Yönerge 1.
Aşağıdaki yazıdan "Bu böyledir." sözleriyle başlayıp "ÖRTÜYÜ YASAKLAYAN KİM?" sözleriyle biten bölümü aynen kopyalayın.

Alıntılanan metin.
--------------------
Ama, "CHP kafası" görmez!..
Çünkü onlar;
Her olaya, "işlerine geldiği" gibi bakarlar... İsterse, "çelişki"ye düşsünler!..
"Uçağımızın düşürülmesi" olayında Hükümet'i "sessiz" kalmakla suçlayanların, "uçağın indirilmesi" olayında "Türkiye'yi savaşa sürüklemekle" itham etmesi, bir "çelişki" ve "çifte standart" değil de, nedir?..
Tıpkı, 1993'te "örgütsel", 2003'te "bireysel" dedikleri gibi!..
Zira, işlerine öyle geliyordu!..
KOCASAKAL'DAN AYAKLAR!
Son bir örnek daha...
Malûm, dün Ankara ve İstanbul barolarının genel kurulu vardı... Dün "adaylar" konuştular, bugün de "seçim" yapılacak...
İstanbul'daki Genel Kurul'da, mevcut Baro Başkanı Ümit Kocasakal çıkmış kürsüye ve "kendisini savunan uzun bir konuşma" esnasında demiş ki;
"İstanbul Barosu'nun yeni açtığı ve eleştiri konusu olan sosyal tesisler, bir aidiyet duygusudur!..
Yakında tesislerde İstanbul Barosu 1. Geleneksel Kültür ve Sanat Festivali'ni de başlatacağız...
Ramazan'da biz burada iftar menüsü çıkardık ve özlediğim tablo şuydu;
Bir tarafta başı açık veya başı kapalı vatandaşlar ve meslektaşlar, çünkü burası ordu evi gibi olmayacak, orada iftarını açarken, iki masa yanda birileri de kadehlerini yudumluyordu...
Bu böyledir.
Böyle olması gerekiyor. Açık havada aynı anda bin kişi yemek yiyebiliyor. Biz ancak bu kadar bir kafe yapabildik. Takdir sizindir."
Kocasakal bunları söyledi, bugün oy kullanacak "avukat"lar da bunları yedi, öyle mi?..
Ben yemedim ki, onlar yesin!..
Şu hâle bakın;
Bay Kocasakal, öylesine "mutedil bir insan" profili çiziyor ki, bilmeyen gerçek zanneder!..
Neymiş;
"Başı açık" hanımlar ile "başörtülü" hanımların "yan yana" yemek yiyebileceği bir tablo hayâl ediyormuş...
"Özlediği tablo" buymuş!..
Yalancının!!!..
Koktu bu ayaklar, koktu!..
ÖRTÜYÜ YASAKLAYAN KİM?
Be adam; "Staj Eğitim Merkezi'ne başörtülü sokmama" uygulamasından sonra, "Adliye"lerdeki bazı birimlere "uyarı" yazısı yazıp;
"Baro odaları, icra müdürlükleri, mahkeme kalemleri ile cumhuriyet savcılıkları nezdinde görevin kamusal niteliği sebebiyle keşif ve haciz mahallerinde de türban takılmaması gerekmektedir!"
--------------------
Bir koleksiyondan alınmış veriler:
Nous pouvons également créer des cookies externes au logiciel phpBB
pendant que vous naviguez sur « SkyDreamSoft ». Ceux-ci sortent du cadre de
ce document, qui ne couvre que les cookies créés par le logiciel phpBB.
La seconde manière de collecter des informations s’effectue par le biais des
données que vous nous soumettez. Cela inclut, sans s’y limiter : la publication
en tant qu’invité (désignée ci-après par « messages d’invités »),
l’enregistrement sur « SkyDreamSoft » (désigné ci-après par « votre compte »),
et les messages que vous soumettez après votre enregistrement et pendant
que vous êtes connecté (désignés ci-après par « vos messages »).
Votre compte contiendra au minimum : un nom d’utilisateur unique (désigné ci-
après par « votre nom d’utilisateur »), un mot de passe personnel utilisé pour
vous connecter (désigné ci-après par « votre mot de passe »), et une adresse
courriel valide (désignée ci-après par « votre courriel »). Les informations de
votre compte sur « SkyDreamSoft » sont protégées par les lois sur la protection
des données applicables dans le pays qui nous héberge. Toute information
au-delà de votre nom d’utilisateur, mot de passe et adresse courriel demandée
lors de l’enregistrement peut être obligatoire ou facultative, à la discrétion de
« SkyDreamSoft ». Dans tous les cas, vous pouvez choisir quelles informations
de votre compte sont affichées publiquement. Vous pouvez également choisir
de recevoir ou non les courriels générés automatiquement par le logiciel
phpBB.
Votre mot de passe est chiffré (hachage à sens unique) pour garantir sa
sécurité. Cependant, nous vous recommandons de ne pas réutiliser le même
--------------------
Yönerge 2.
Yukarıdaki listeyi süzerek "sont" sözcüğünü içeren satırların hepsini yazın.

Alıştırma cevabı 1.
Bu böyledir.
Böyle olması gerekiyor. Açık havada aynı anda bin kişi yemek yiyebiliyor. Biz ancak bu kadar bir kafe yapabildik. Takdir sizindir."
Kocasakal bunları söyledi, bugün oy kullanacak "avukat"lar da bunları yedi, öyle mi?..
Ben yemedim ki, onlar yesin!..
Şu hâle bakın;
Bay Kocasakal, öylesine "mutedil bir insan" profili çiziyor ki, bilmeyen gerçek zanneder!..
Neymiş;
"Başı açık" hanımlar ile "başörtülü" hanımların "yan yana" yemek yiyebileceği bir tablo hayâl ediyormuş...
"Özlediği tablo" buymuş!..
Yalancının!!!..
Koktu bu ayaklar, koktu!..
ÖRTÜYÜ YASAKLAYAN KİM?

Alıştırma cevabı 2.
votre compte sur « SkyDreamSoft » sont protégées par les lois sur la protection
de votre compte sont affichées publiquement. Vous pouvez également choisir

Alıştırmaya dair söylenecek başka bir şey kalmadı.